Des citoyens du DSL de Saint-Quentin en croisade contre l’agrandissement de la Ville

Des citoyens du DSL de Saint-Quentin entendent faire barrière à un éventuel plébiscite sur l’annexion d’une partie de ce territoire par la ville de Saint-Quentin.

Une douzaine de résidents de ce DSL se sont regroupés, mardi, afin de faire obstacle au projet. Car, en dépit d’un premier sondage négatif envers sa démarche, le comité responsable d’étudier la faisabilité de l’agrandissement de Saint-Quentin prévoit demander au gouvernement de forcer la tenue d’un plébiscite sur le sujet.

Un vote préliminaire, tenu l’automne dernier, avait en effet jeté une douche froide sur ce projet qui consiste à élargir de quelques kilomètres à peine les limites de la ville de Saint-Quentin, soit suffisamment en fait pour incorporer les deux industries majeures du coin (le Groupe Savoie et la North American Forest Product).

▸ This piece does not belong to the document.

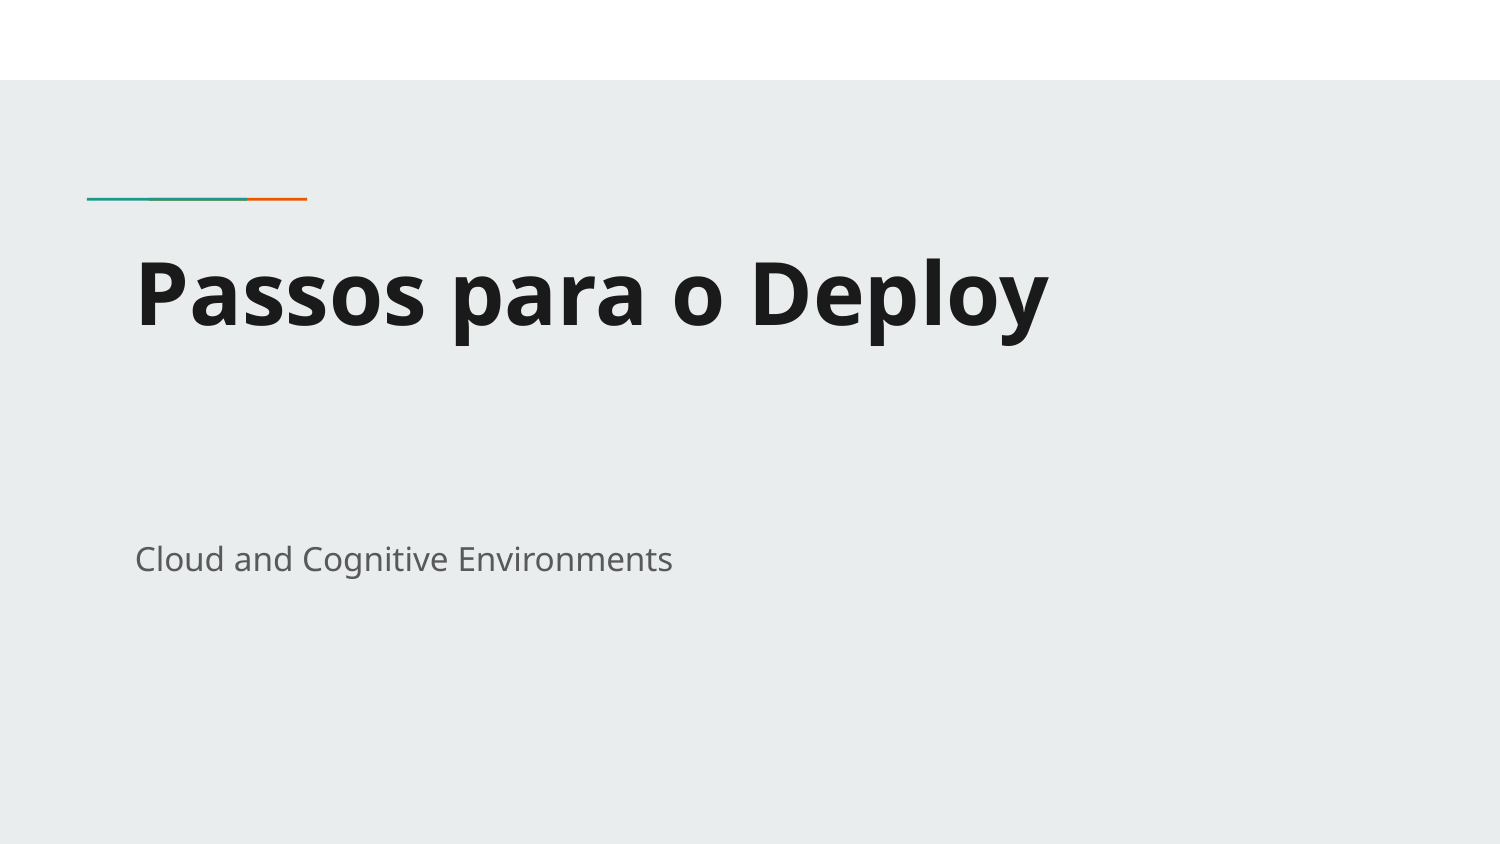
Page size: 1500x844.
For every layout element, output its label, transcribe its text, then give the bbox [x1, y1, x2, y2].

En plus d’apporter des revenus fiscaux supplémentaires à la municipalité, cet agrandissement lui permettrait également de rêver à la création d’un parc industriel.

Mais voilà, l’agrandissement comprend également une soixantaine de résidences privées. Dans un vote serré (30 voix contre 24), les propriétaires présents se sont opposés au projet.

Malgré ce résultat, le comité responsable du dossier a décidé de poursuivre ses démarches. Croyant être en mesure de rallier quelques tenants du «Non» à sa cause d’ici le printemps – ainsi que quelques indécis et propriétaires absents au moment du vote -, le comité envisage de demander au ministère des Gouvernements locaux d’inclure la question à titre de plébiscite lors de la prochaine élection municipale au mois de mai.

«Après la tenue d’une seule rencontre publique sur le sujet, nous avons réussi à convaincre presque la moitié des citoyens concernés que notre option était une bonne idée. On croit donc qu’en ouvrant le dialogue encore plus, en tenant quelques rencontres supplémentaires, nos chances de convaincre le nombre suffisant sont bonnes et justifient la tenue d’un plébiscite au printemps», a confié le mois dernier au journal la mairesse de la Ville de Saint-Quentin, Nicole Somers.

Le lobbying se fera visiblement dans les deux sens. Des résidents du DSL de Saint-Quentin veulent en effet faire dérailler la démarche entreprise par le comité auprès du gouvernement.

«On va recueillir les signatures des propriétaires qui sont contre le regroupement et demander à notre tour au ministre qu’il ne force pas la tenue d’un plébiscite. La population a déjà parlé. Les résidents ont voté contre (la proposition), ils ne veulent pas être incorporés dans la Ville. Ce serait donc un gaspillage de l’argent des contribuables que de poser une fois de plus la question», estime David Labrie, citoyens du DSL de Saint-Quentin qui réside à l’intérieur des limites visées par la démarche.

Celui-ci ajoute que le comité avait pourtant été clair, advenant une victoire du «Non», il n’y aurait pas de plébiscite officiel.

«Ils ne respectent pas ce qu’ils ont promis, ils poursuivent les démarches. On va donc aller à notre tour rencontrer nos gens afin de leur faire part de notre position et, par le fait même, démontrer au ministre que la tenue d’un plébiscite est inutile», poursuit M. Labrie.

Pour ce qui est du projet comme tel, celui-ci estime qu’il aurait dès le départ dû comprendre tout le DSL de Saint-Quentin et non seulement une infime portion.

«Si la Ville est vraiment sérieuse dans son projet de regroupement, qu’elle soumette une proposition qui touche tout le DSL. Ça ne veut pas dire que ça passerait, mais ce serait déjà mieux que d’inclure et exclure des gens», dit-il Contacté à ce sujet, le ministère de l’Environnement et des gouvernements locaux a confirmé ne pas encore avoir reçu une requête formelle pour la tenue d’un plébiscite au DSL de Saint-Quentin. Cette requête devra être acheminée au ministère au plus tard le 25 février afin que ce dernier puisse aviser Élections NB.